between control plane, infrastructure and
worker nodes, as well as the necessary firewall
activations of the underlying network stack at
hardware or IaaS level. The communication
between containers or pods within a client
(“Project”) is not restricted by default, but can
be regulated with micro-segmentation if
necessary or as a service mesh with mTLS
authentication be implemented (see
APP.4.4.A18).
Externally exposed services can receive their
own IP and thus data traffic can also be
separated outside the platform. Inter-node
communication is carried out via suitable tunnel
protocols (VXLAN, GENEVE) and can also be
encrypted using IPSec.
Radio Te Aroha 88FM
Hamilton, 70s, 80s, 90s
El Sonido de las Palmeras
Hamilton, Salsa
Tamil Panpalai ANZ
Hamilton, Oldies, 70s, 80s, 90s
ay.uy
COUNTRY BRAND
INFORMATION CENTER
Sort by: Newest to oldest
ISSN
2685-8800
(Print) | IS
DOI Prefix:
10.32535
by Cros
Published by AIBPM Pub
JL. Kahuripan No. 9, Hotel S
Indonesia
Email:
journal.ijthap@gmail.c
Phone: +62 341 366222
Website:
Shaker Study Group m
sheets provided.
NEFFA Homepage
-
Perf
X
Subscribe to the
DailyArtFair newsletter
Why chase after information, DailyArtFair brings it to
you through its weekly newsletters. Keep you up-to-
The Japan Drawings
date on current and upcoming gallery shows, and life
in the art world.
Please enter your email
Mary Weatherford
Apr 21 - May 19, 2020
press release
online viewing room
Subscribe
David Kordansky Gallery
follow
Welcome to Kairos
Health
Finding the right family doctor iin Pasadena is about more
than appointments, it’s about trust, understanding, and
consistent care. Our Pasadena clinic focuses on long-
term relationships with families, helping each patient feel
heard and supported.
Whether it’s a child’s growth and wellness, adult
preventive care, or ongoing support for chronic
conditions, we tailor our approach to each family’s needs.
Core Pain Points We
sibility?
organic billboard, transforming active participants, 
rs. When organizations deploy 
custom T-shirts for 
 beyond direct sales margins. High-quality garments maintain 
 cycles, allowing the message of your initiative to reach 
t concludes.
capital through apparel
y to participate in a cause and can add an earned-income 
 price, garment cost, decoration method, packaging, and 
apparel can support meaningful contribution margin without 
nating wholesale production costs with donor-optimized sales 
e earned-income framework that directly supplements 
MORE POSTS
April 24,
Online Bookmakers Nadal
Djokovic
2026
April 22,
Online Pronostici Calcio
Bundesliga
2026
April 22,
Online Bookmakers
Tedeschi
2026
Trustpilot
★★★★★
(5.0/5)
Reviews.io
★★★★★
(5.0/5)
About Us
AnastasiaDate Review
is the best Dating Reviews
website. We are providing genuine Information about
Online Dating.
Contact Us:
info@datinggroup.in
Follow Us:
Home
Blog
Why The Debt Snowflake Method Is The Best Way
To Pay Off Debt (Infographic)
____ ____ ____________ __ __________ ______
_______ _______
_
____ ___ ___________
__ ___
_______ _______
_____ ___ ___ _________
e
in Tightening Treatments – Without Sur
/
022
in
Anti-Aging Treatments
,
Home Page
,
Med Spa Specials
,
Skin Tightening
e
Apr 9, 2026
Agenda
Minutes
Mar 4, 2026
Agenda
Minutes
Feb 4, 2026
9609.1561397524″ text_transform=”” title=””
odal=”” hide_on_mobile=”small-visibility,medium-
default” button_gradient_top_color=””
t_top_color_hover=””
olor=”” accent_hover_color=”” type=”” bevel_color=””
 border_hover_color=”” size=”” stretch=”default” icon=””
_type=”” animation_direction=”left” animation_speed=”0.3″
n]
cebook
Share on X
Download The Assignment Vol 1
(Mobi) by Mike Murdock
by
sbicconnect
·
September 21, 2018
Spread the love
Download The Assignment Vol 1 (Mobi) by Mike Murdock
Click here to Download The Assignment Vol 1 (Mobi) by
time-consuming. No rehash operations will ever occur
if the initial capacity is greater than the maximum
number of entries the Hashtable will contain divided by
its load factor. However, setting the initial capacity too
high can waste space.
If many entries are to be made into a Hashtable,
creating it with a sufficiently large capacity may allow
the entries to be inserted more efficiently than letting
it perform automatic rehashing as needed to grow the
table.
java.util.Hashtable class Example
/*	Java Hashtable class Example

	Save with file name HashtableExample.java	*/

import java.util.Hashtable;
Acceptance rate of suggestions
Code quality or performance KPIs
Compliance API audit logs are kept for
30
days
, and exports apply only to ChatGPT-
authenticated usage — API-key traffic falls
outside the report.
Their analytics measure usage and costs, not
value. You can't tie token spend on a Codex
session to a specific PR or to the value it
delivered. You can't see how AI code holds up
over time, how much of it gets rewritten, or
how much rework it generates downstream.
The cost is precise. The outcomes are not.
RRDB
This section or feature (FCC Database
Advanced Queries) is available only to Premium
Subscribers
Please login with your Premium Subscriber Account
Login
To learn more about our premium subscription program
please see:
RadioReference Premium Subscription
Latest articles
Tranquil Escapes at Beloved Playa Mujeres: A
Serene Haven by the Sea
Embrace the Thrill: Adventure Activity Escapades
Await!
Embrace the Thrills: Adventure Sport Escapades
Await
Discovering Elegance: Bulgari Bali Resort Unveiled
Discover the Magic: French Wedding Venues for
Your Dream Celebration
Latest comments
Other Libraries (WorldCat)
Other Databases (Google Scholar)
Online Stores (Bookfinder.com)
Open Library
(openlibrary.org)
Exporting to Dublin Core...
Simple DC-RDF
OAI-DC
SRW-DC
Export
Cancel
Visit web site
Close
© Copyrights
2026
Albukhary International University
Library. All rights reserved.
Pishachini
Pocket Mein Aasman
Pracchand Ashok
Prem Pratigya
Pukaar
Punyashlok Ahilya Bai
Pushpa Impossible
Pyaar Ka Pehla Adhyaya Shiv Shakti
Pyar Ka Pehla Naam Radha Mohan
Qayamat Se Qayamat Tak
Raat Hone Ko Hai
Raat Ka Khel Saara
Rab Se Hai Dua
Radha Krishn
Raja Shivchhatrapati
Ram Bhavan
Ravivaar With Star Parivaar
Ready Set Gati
= = =
Edit all the rows above by changing every "Hamilton" to "Wellington", keeping everything else the same.

between control plane, infrastructure and
worker nodes, as well as the necessary firewall
activations of the underlying network stack at
hardware or IaaS level. The communication
between containers or pods within a client
(“Project”) is not restricted by default, but can
be regulated with micro-segmentation if
necessary or as a service mesh with mTLS
authentication be implemented (see
APP.4.4.A18).
Externally exposed services can receive their
own IP and thus data traffic can also be
separated outside the platform. Inter-node
communication is carried out via suitable tunnel
protocols (VXLAN, GENEVE) and can also be
encrypted using IPSec.
Radio Te Aroha 88FM
Wellington, 70s, 80s, 90s
El Sonido de las Palmeras
Wellington, Salsa
Tamil Panpalai ANZ
Wellington, Oldies, 70s, 80s, 90s
ay.uy
COUNTRY BRAND
INFORMATION CENTER
Sort by: Newest to oldest
ISSN
2685-8800
(Print) | IS
DOI Prefix:
10.32535
by Cros
Published by AIBPM Pub
JL. Kahuripan No. 9, Hotel S
Indonesia
Email:
journal.ijthap@gmail.c
Phone: +62 341 366222
Website:
Shaker Study Group m
sheets provided.
NEFFA Homepage
-
Perf
X
Subscribe to the
DailyArtFair newsletter
Why chase after information, DailyArtFair brings it to
you through its weekly newsletters. Keep you up-to-
The Japan Drawings
date on current and upcoming gallery shows, and life
in the art world.
Please enter your email
Mary Weatherford
Apr 21 - May 19, 2020
press release
online viewing room
Subscribe
David Kordansky Gallery
follow
Welcome to Kairos
Health
Finding the right family doctor iin Pasadena is about more
than appointments, it’s about trust, understanding, and
consistent care. Our Pasadena clinic focuses on long-
term relationships with families, helping each patient feel
heard and supported.
Whether it’s a child’s growth and wellness, adult
preventive care, or ongoing support for chronic
conditions, we tailor our approach to each family’s needs.
Core Pain Points We
sibility?
organic billboard, transforming active participants, 
rs. When organizations deploy 
custom T-shirts for 
 beyond direct sales margins. High-quality garments maintain 
 cycles, allowing the message of your initiative to reach 
t concludes.
capital through apparel
y to participate in a cause and can add an earned-income 
 price, garment cost, decoration method, packaging, and 
apparel can support meaningful contribution margin without 
nating wholesale production costs with donor-optimized sales 
e earned-income framework that directly supplements 
MORE POSTS
April 24,
Online Bookmakers Nadal
Djokovic
2026
April 22,
Online Pronostici Calcio
Bundesliga
2026
April 22,
Online Bookmakers
Tedeschi
2026
Trustpilot
★★★★★
(5.0/5)
Reviews.io
★★★★★
(5.0/5)
About Us
AnastasiaDate Review
is the best Dating Reviews
website. We are providing genuine Information about
Online Dating.
Contact Us:
info@datinggroup.in
Follow Us:
Home
Blog
Why The Debt Snowflake Method Is The Best Way
To Pay Off Debt (Infographic)
____ ____ ____________ __ __________ ______
_______ _______
_
____ ___ ___________
__ ___
_______ _______
_____ ___ ___ _________
e
in Tightening Treatments – Without Sur
/
022
in
Anti-Aging Treatments
,
Home Page
,
Med Spa Specials
,
Skin Tightening
e
Apr 9, 2026
Agenda
Minutes
Mar 4, 2026
Agenda
Minutes
Feb 4, 2026
9609.1561397524″ text_transform=”” title=””
odal=”” hide_on_mobile=”small-visibility,medium-
default” button_gradient_top_color=””
t_top_color_hover=””
olor=”” accent_hover_color=”” type=”” bevel_color=””
 border_hover_color=”” size=”” stretch=”default” icon=””
_type=”” animation_direction=”left” animation_speed=”0.3″
n]
cebook
Share on X
Download The Assignment Vol 1
(Mobi) by Mike Murdock
by
sbicconnect
·
September 21, 2018
Spread the love
Download The Assignment Vol 1 (Mobi) by Mike Murdock
Click here to Download The Assignment Vol 1 (Mobi) by
time-consuming. No rehash operations will ever occur
if the initial capacity is greater than the maximum
number of entries the Hashtable will contain divided by
its load factor. However, setting the initial capacity too
high can waste space.
If many entries are to be made into a Hashtable,
creating it with a sufficiently large capacity may allow
the entries to be inserted more efficiently than letting
it perform automatic rehashing as needed to grow the
table.
java.util.Hashtable class Example
/*	Java Hashtable class Example

	Save with file name HashtableExample.java	*/

import java.util.Hashtable;
Acceptance rate of suggestions
Code quality or performance KPIs
Compliance API audit logs are kept for
30
days
, and exports apply only to ChatGPT-
authenticated usage — API-key traffic falls
outside the report.
Their analytics measure usage and costs, not
value. You can't tie token spend on a Codex
session to a specific PR or to the value it
delivered. You can't see how AI code holds up
over time, how much of it gets rewritten, or
how much rework it generates downstream.
The cost is precise. The outcomes are not.
RRDB
This section or feature (FCC Database
Advanced Queries) is available only to Premium
Subscribers
Please login with your Premium Subscriber Account
Login
To learn more about our premium subscription program
please see:
RadioReference Premium Subscription
Latest articles
Tranquil Escapes at Beloved Playa Mujeres: A
Serene Haven by the Sea
Embrace the Thrill: Adventure Activity Escapades
Await!
Embrace the Thrills: Adventure Sport Escapades
Await
Discovering Elegance: Bulgari Bali Resort Unveiled
Discover the Magic: French Wedding Venues for
Your Dream Celebration
Latest comments
Other Libraries (WorldCat)
Other Databases (Google Scholar)
Online Stores (Bookfinder.com)
Open Library
(openlibrary.org)
Exporting to Dublin Core...
Simple DC-RDF
OAI-DC
SRW-DC
Export
Cancel
Visit web site
Close
© Copyrights
2026
Albukhary International University
Library. All rights reserved.
Pishachini
Pocket Mein Aasman
Pracchand Ashok
Prem Pratigya
Pukaar
Punyashlok Ahilya Bai
Pushpa Impossible
Pyaar Ka Pehla Adhyaya Shiv Shakti
Pyar Ka Pehla Naam Radha Mohan
Qayamat Se Qayamat Tak
Raat Hone Ko Hai
Raat Ka Khel Saara
Rab Se Hai Dua
Radha Krishn
Raja Shivchhatrapati
Ram Bhavan
Ravivaar With Star Parivaar
Ready Set Gati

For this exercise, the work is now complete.